Cree, Inc. (NASDAQ:CREE)LCD specialist Cree lights up the scoreboards
Great news for Cree, Inc. (NASDAQ:CREE) shareholders this morning: Wall Street likes your stock again. In twin announcements Tuesday, Cree confirmed that it’s going to begin selling a new LED lightbulb, exclusively through The Home Depot, Inc. (NYSE:HD), and for the low, low price of less than $10. Even better, Cree’s so convinced this product will be a success that it’s upped its revenue guidance for the fiscal third quarter (that’s the one we’re in now) to a new range of from $335 million to $350 million — and on stable gross margins of perhaps 39.5%.

Wall Street loves the news, with Credit Agricole upping its rating from underperform to outperform in a Paris minute yesterday, and Goldman Sachs Group, Inc. (NYSE:GS) praising the company’s new “price points as very competitive” and hiking its own price target for Cree stock to $48. This morning, a third analyst joined the Cree fan club, as UBS went a step further and projected Cree, Inc. (NASDAQ:CREE) shares will hit $51 before a year is out.

Are they right? Well, let’s see here. According to StreetInsider.com, Cree thinks it can earn between $0.16 and $0.21 per share this quarter ($0.31 to $0.36 pro forma). If it’s right, that would work out to at least a double in GAAP profit over last year’s Q3 levels, and perhaps an increase of 162%. Even pro forma, the growth rate would exceed 50%. Either way, that’s a whole heck of a lot faster than the 37% earnings growth Wall Street has Cree pegged for this year, and suggests there’s reason for the analysts’ optimism.

Granted, at 108 times earnings, Cree shares don’t look like much of a bargain on the surface. But if you value the company on its remarkably strong (four times GAAP earnings) free cash flow, and credit it for its strong cash reserves ($886 million, with no debt in evidence), the stock actually looks pretty fairly priced at 20% projected growth, and an enterprise value-to-free-cash-flow ratio of just 19.4. In short, I wouldn’t short Cree, Inc. (NASDAQ:CREE) on this rally.

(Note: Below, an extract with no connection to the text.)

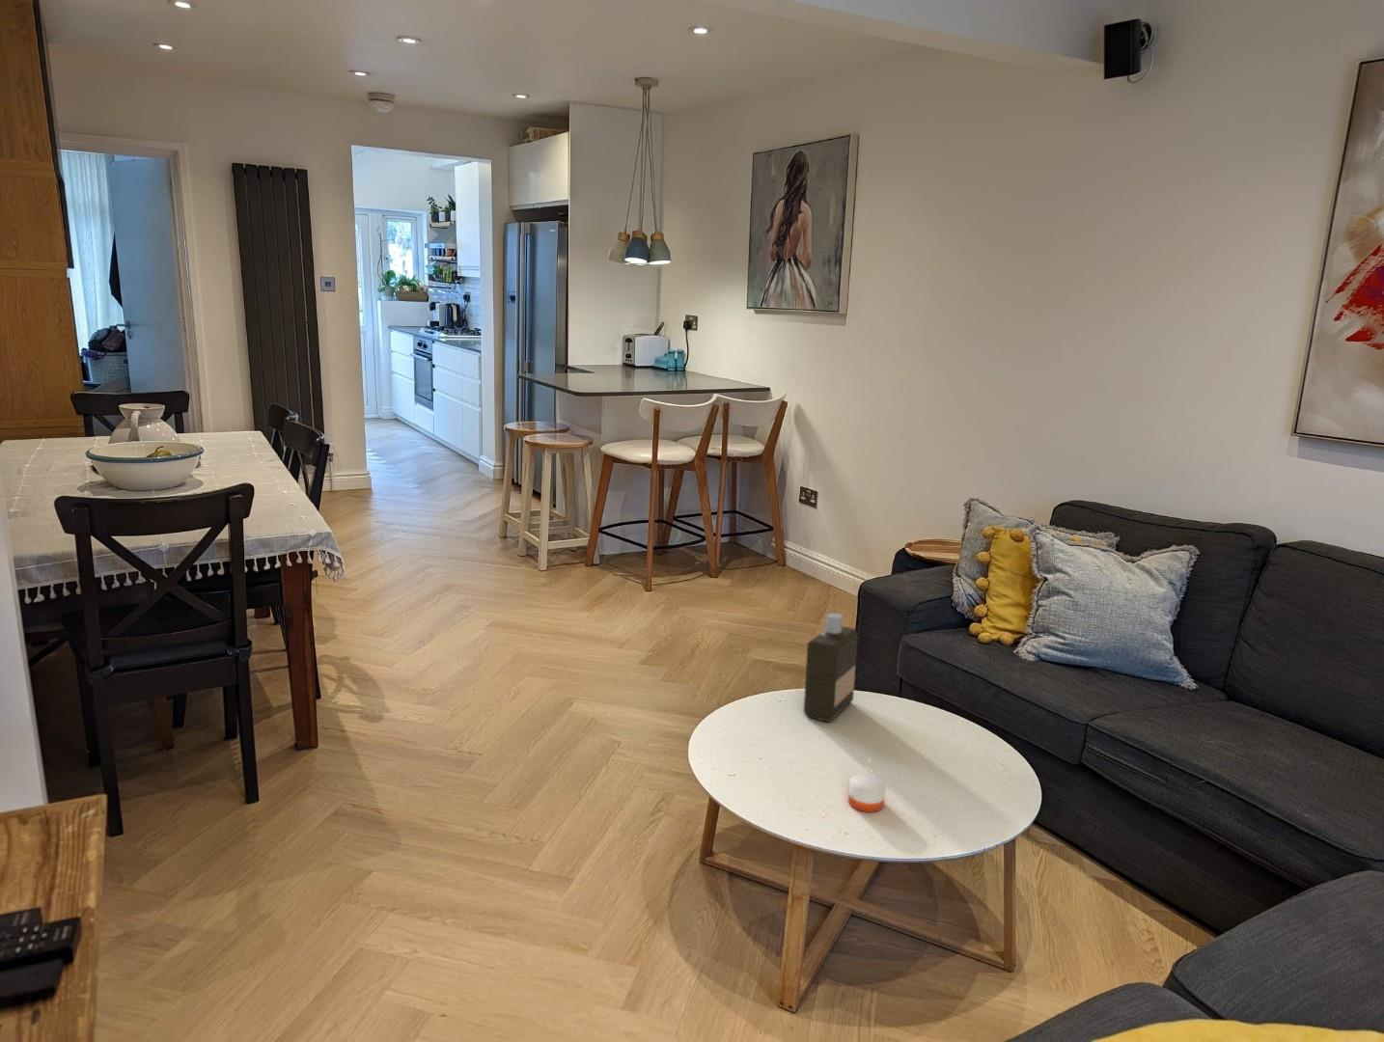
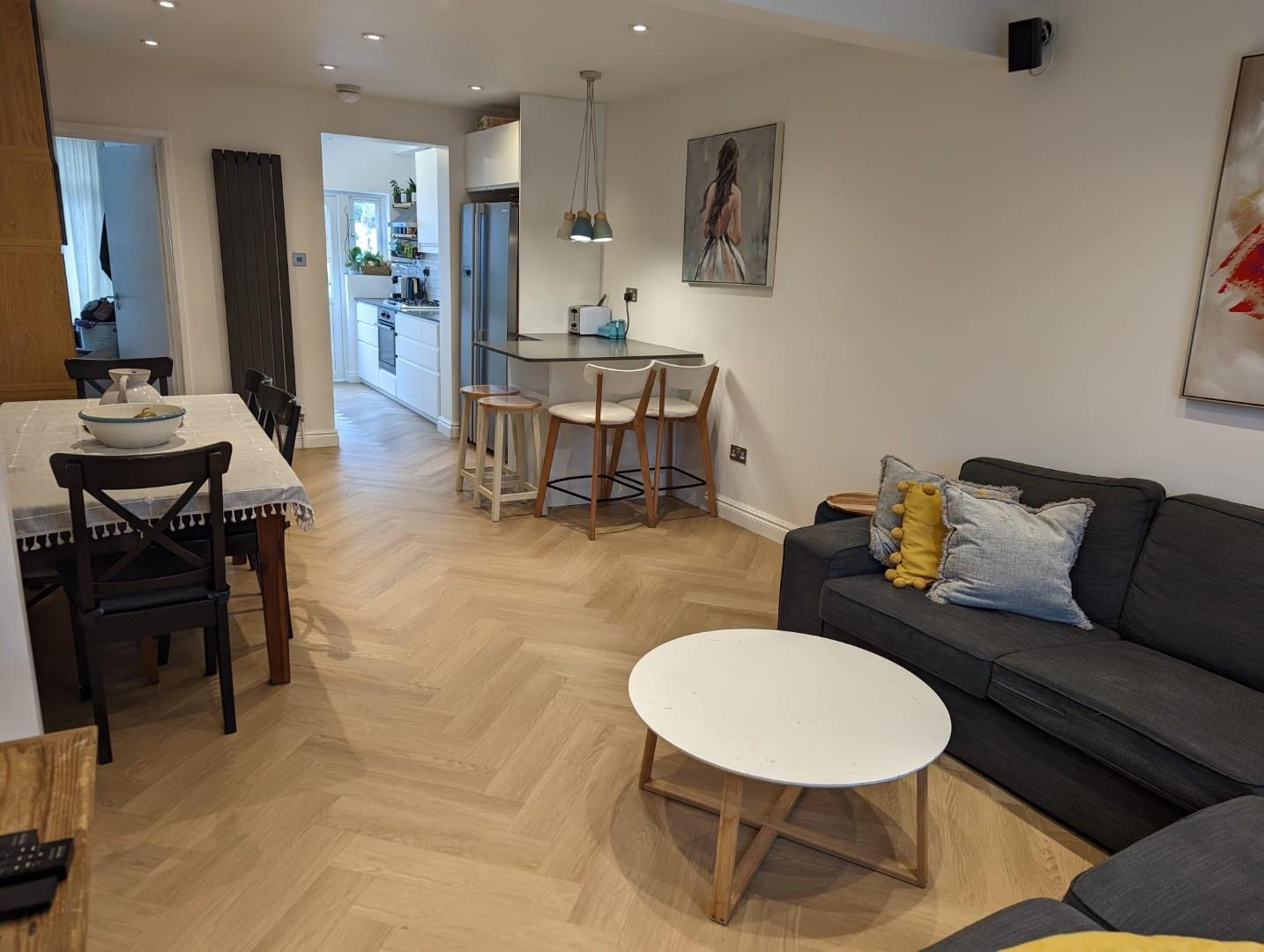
- candle [847,763,887,813]
- bottle [803,612,858,723]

This stock’s not nearly as expensive as it looks.

AeroVironment crashes and burns
If only I could say the same for small unmanned aerial vehicle specialist AeroVironment, Inc. (NASDAQ:AVAV), which yesterday missed earnings badly, then compounded the fumble with a prediction hat fiscal 2013 earnings will come in at just $0.42 a share — down from earlier projections of $1.43. The news prompted an immediate cut in price target by FBR Capital, which slashed expectations by nearly half, and said AV investors will be lucky if their shares are worth even $19 a year from now. BB&T Capital seconded the emotion, pulling its buy rating and downgrading AV to “hold.”

But is the news really as bad as all that? Well… no, actually. It’s not — but it’s certainly bad enough.